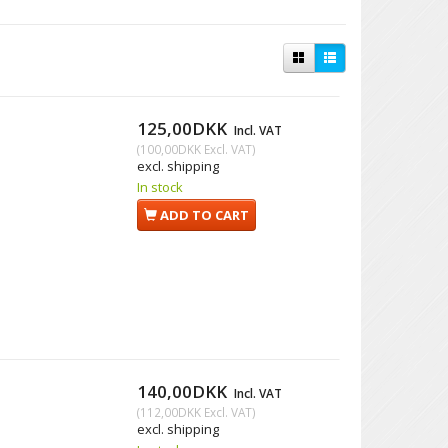
125,00DKK
Incl. VAT
(
100,00DKK
Excl. VAT
)
excl. shipping
In stock
ADD TO CART
140,00DKK
Incl. VAT
(
112,00DKK
Excl. VAT
)
excl. shipping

Work instructions:
Retype the records above exactly, pictures omitted.

Answer:
125,00DKK
Incl. VAT
(
100,00DKK
Excl. VAT
)
excl. shipping
In stock
ADD TO CART
140,00DKK
Incl. VAT
(
112,00DKK
Excl. VAT
)
excl. shipping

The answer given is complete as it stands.